“The Canucks’ Cup run, like war, has brought us together.”
The local newspapers have given the troops their marching orders. Over the past few weeks, Canucks “news” has been consuming trees faster than a biblical swarm of pine beetles, with news desks putting reporters’ assignments on a loop: Give me something with a hockey tie-in, and give it to me yesterday! Recipes, fashion statements, trips down memory lane, cultural events — as long as it is tinted blue and green, then it’s a tie-in that’s a shoo-in.
But I just about did a spit-take of my official soft-drink of the Vancouver Canucks when I read the above headline in Doug Todd’s A4 column of Tuesday’s Vancouver Sun. Curious. Todd, the paper’s religion reporter, is one of the few columnists who asks hard questions, often dipping his quasi-Christian sandals into the philosophical and ethical questions that our phantasmagorical culture arouses (i.e. painted Canuck faces), and doing so with the closest thing a newspaper writer (as I once was) can come to an emotion like compassion. (That’s when you care about things, right?)
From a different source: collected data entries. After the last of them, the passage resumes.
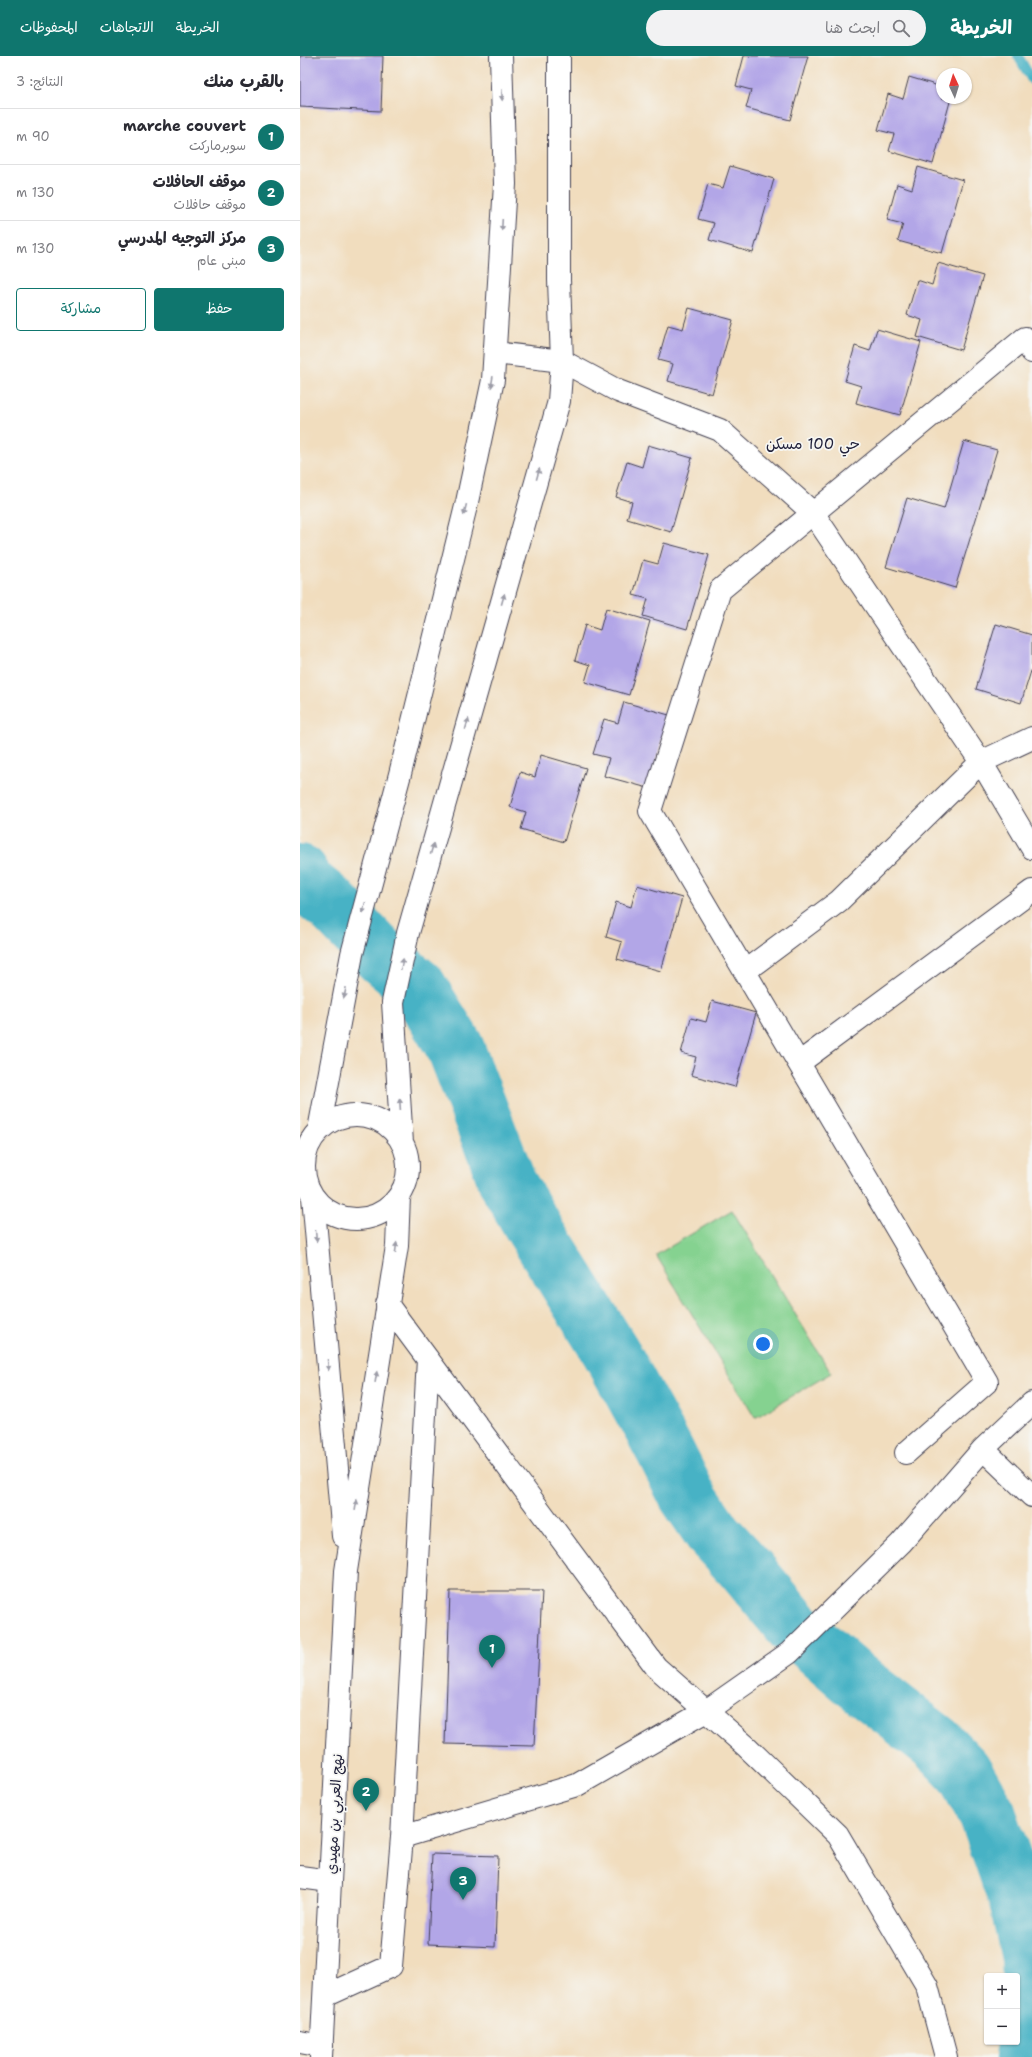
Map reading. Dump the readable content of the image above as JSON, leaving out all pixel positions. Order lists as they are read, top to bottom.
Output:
{
  "streets": {
    "street": ["نهج العربي بن مهيدي"]
  },
  "districts": ["حي 100 مسكن"],
  "north": "top",
  "page": {
    "header": "الخريطة",
    "search": "ابحث هنا",
    "nav": ["الخريطة", "الاتجاهات", "المحفوظات"],
    "heading": ["بالقرب منك", "النتائج: 3"],
    "list": [
      {
        "mark": "1",
        "name": "marche couvert",
        "note": "سوبرماركت",
        "value": "90 m"
      },
      {
        "mark": "2",
        "name": "موقف الحافلات",
        "note": "موقف حافلات",
        "value": "130 m"
      },
      {
        "mark": "3",
        "name": "مركز التوجيه المدرسي",
        "note": "مبنى عام",
        "value": "130 m"
      }
    ],
    "buttons": ["حفظ", "مشاركة"],
    "pins": ["1", "2", "3"],
    "map_buttons": ["+", "−"]
  }
}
Here, however, in tackling the phenomenon of sport, Todd makes some long jumps in logic that seem bush league. His main thrust, as the headline declares with bravado, is that the Canucks have united our multi-ethnic city around the rallying and trademarked call, “We Are All Canucks.” Despite my own four-decades-long irrational following of this team, however, I can’t read or hear “We are all Canucks” as anything but an insidious (and of course corporately created) slogan with a tell-tale totalitarian ring. It’s about as heartfelt as the response to the computer-generated noise meter. And Todd himself knows the peril that surrounds sport when mass noise is channeled through the wrong regime.